Fatality proportions are generally low across all categories, but elevate in fog and storm conditions. Although accidents in these conditions are less frequent, they are more severe when they occur.

Statistical Validation

𝜒2 & Cramer’s V

𝜒2 test was conducted to evaluate the relationship between road type and road traffic circulation. The null hypothesis H0 states, road type is independent of traffic circulation, while alternative hypothesis H1 suggests dependence. The test yielded a p-value of 0.0 which is lower than significance level ⍺=0.05. We reject H0, suggesting statistical significance exists between variables. To assess strength of association, Cramer’s V was calculated and found to be 0.62. Value indicates strong level of association between variables.

To evaluate relationship between road gradient and road view another 𝜒2 test was conducted.
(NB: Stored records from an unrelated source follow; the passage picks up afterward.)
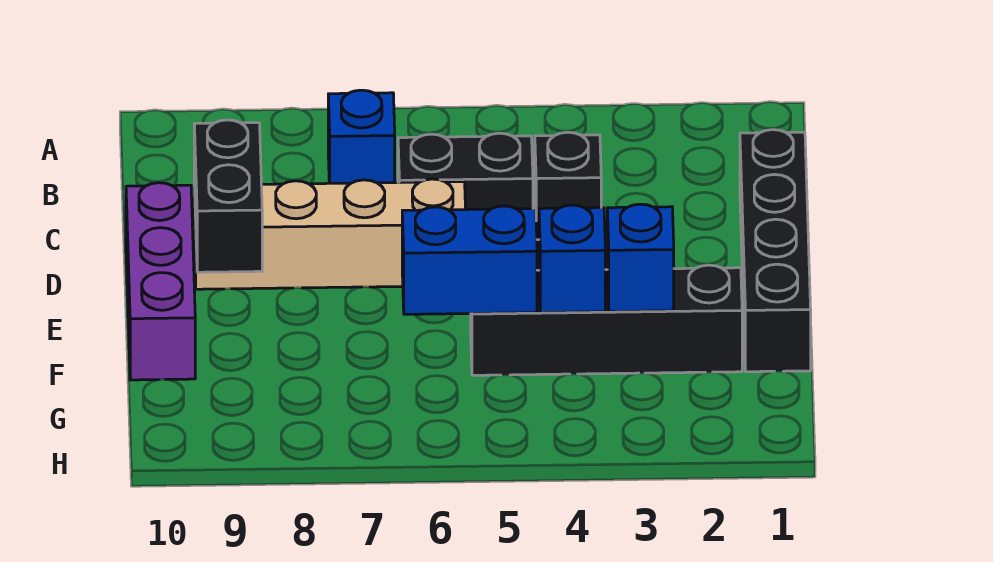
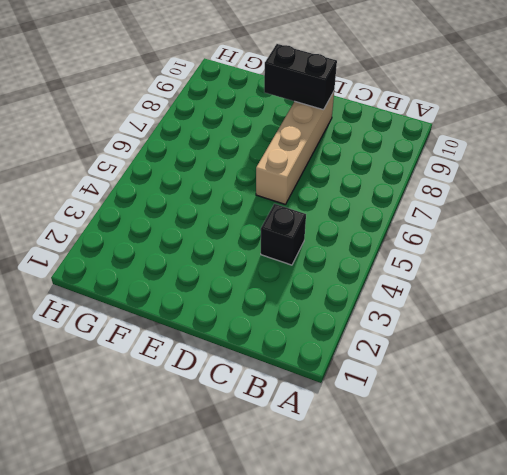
none -> blue 1x1 brick [328,90,395,183]
none -> black 1x4 brick [740,130,811,372]

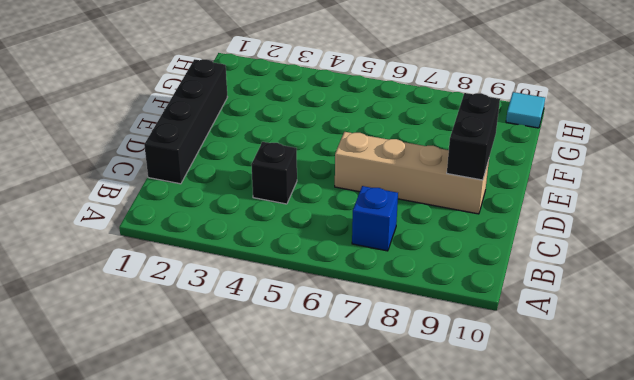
cyan 1x1 tile [506,92,545,128] -> none
none -> black 1x2 brick [398,133,533,210]
none -> purple 1x3 brick [126,183,195,380]

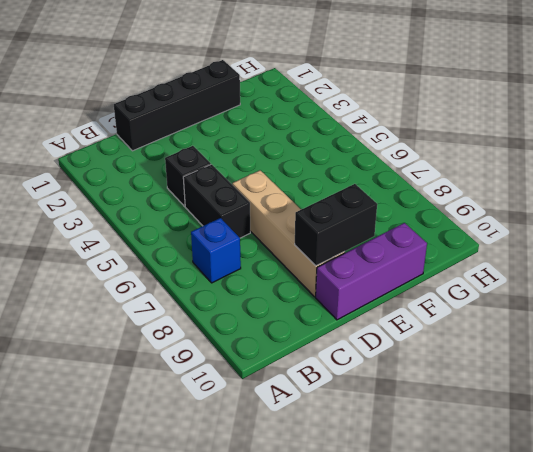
none -> black 1x4 brick [471,265,742,375]
none -> blue 1x1 brick [607,204,674,312]

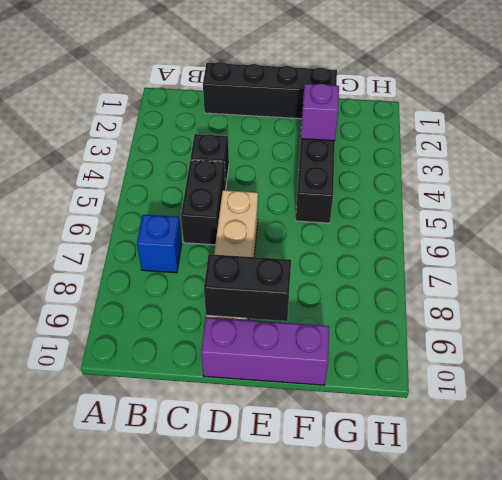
purple 1x1 brick [301,83,339,141] -> blue 1x1 brick [607,204,674,312]
none -> blue 1x1 brick [539,205,605,313]
none -> blue 1x2 brick [402,206,537,314]

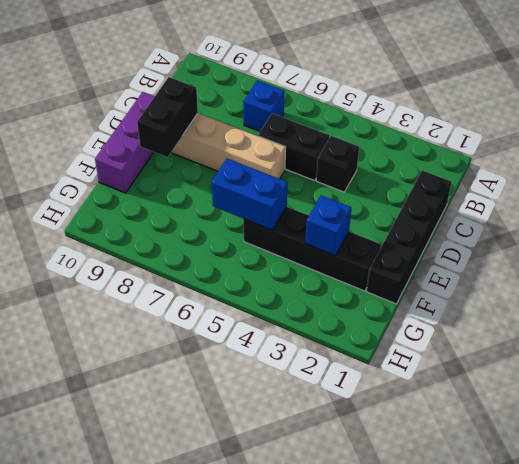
none -> blue 1x1 brick [539,205,605,313]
The null hypothesis H0 states, road gradient is independent of the road view, while alternative hypothesis H1 suggests dependence. The test yielded a p-value of 0.0, lower than the significance level of ⍺=0.05 and rejected H0. It suggests a statistical significance exists. The Cramer’s V found to be 0.84, a very high value indicating a strong association.

Conclusions and Next Steps

Visual and statistical analyses confirmed that meteorological and lighting conditions affect accident severity, justifying their inclusion as features. Data preprocessing substantially improved data quality and distributional properties, which facilitates more reliable modeling. Findings from data exploration and data analysis directly inform feature selection and modeling strategy in subsequent project stages.

Next steps are splitting the data into training and test sets.